The heirs of Aldo Gucci (played by Al Pacino in the film) alleged that “production of the film” did not “bother to consult” them before describing the president of the company for 30 years and “members of the Gucci family as thugs, ignorant and insensitive to the world around them.”
“This is extremely painful from a human point of view and an insult to the legacy on which the brand is built today,” the statement, published by Italian wire service ANSA on Monday (29 November), read.
The murder drama stars Lady Gaga (as Italian socialite Patrizia Reggiani) who spent 16 years in prison for plotting the murder of her ex-husband and one-time head of the fashion company Maurizio Gucci (Adam Driver).
The heirs – who ran Gucci for 33 years until the mid 80s – took particular offence to Reggiani’s portrayal as a victim, despite the fact that the Italian socialite was “definitively convicted of having been the instigator of the murder of Maurizio Gucci.” She was dubbed the “Black Widow” by the national news media.
Depicting Reggiani as “a victim who was trying to survive in a masculine and macho corporate culture” is even more “objectionable”, the statement read.

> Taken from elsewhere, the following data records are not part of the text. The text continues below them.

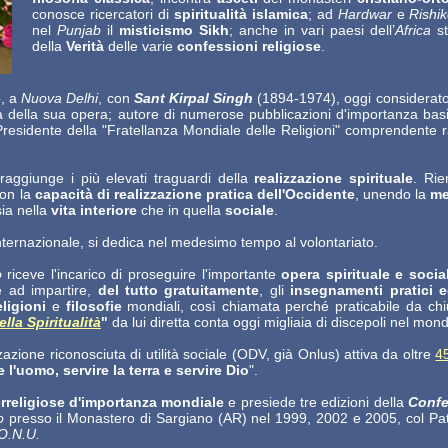
conosce ricercatori di
spiritualità islamica
; ad
Hardwar
e
Rishi
nel
Punjab
il
misticismo Sikh
; anche in vari paesi dell’
Africa
st
della
Verità
delle varie
confessioni religiose
.
o, a
Nuova Delhi
, con
Sant Kirpal Singh
(1894-1974), oggi considerat
dità della sua opera; autore di numerose pubblicazioni d'importanza bas
i Presidente della "Fratellanza Mondiale delle Religioni" comprendente ra
raggiunge i più elevati traguardi della
realizzazione spirituale
. Rie
on la
capacità di realizzazione pratica dell'Occidente
, unendo la
me
ia nella
vita interiore
che in quella
sociale
.
nternazionale, si dedica nel medesimo tempo al volontariato.
o
riceve l'incarico di proseguire l'importante
opera spirituale e soci
e ad impartire,
del tutto gratuitamente
, gli
insegnamenti pratici
ligioni
e
filosofie
mondiali, così chiamata perché praticabile da chi
lla Spiritualità
"
da lui diretta conta oggi migliaia di discepoli nel mon
zazione riconosciuta di utilità sociale (ODV, già Onlus) attiva da oltre
4
e l'uomo, servire la terra e servire Dio
".
rreligiose d'importanza mondiale
e presiede tre edizioni della
Confe
mo
presso il Monastero di Sargiano (AR) nel 1999, 2002 e 2005, col Patr
O.N.U.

Not just in the film, this sympathetic portrayal of Reggiani extends to statements made the film’s cast members, the Gucci heirs said in their statement, that has been widely cited by Italian media since it was released.
In a recent interview with British Vogue, Gaga said she did not wish “to glorify somebody that would commit murder,” through her depiction of Reggiani, but that she did want to “pay respect to women throughout history who became experts at survival” and the “unfortunate consequences of hurt.”

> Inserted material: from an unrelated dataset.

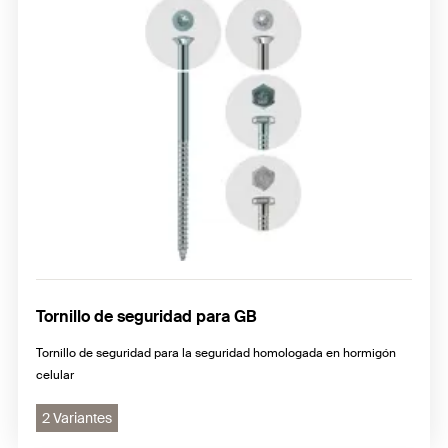
Tornillo de seguridad para GB
Tornillo de seguridad para la seguridad homologada en hormigón
celular
2 Variantes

The family rebuffed the Ridley Scott film’s claim that the company wasn’t inclusive towards women.
According to the statement obtained by Variety, “women were in several top positions” such as “the president of Gucci America, the Head of Global PR & Communication, and a member of the board of directors of Gucci America” during the 1980s, when the film is set.

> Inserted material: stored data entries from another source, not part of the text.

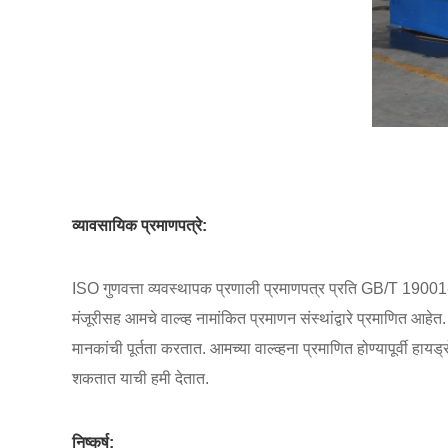
व्यावसायिक प्रमाणपत्रे:
ISO गुणवत्ता व्यवस्थापक प्रणाली प्रमाणपत्र प्रति GB/T 190
मंजूरीसह आमचे वाल्व्ह नामांकित प्रमाणन संस्थांद्वारे प्रमाणित
मानकांची पूर्तता करतात. आमच्या वाल्व्हना प्रमाणित होण्यापूर्वी ह
शकतात याची हमी देतात.
निष्कर्ष:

Noting these inaccuracies, the statement continued, “the Gucci family reserve the right to take every initiative (necessary) to protect their name and image and those of their loved ones.”
Earlier this week, Scott responded to Maurizio’s cousin Patrizia Gucci’s critical statement that the film “is stealing the identity of a family to make a profit to increase the income of the Hollywood system.”
The Last Duel director said: “I don’t engage with that. You have to remember that one Gucci was murdered and another went to jail for tax evasion so you can’t be talking to me about making a profit.”
Earlier this week, designer Tom Ford criticised Leto’s “crazed” performance in House of Gucci.
The Suicide Squad actor plays Paulo Gucci, Aldo Gucci’s son, who was once Gucci’s chief designer.
Ford, who worked for Gucci between 1990 and 2004, said: “Paolo, whom I met on several occasions, was indeed eccentric and did some wacky things, but his overall demeanour was certainly not like the crazed and seemingly mentally challenged character of Leto’s performance.”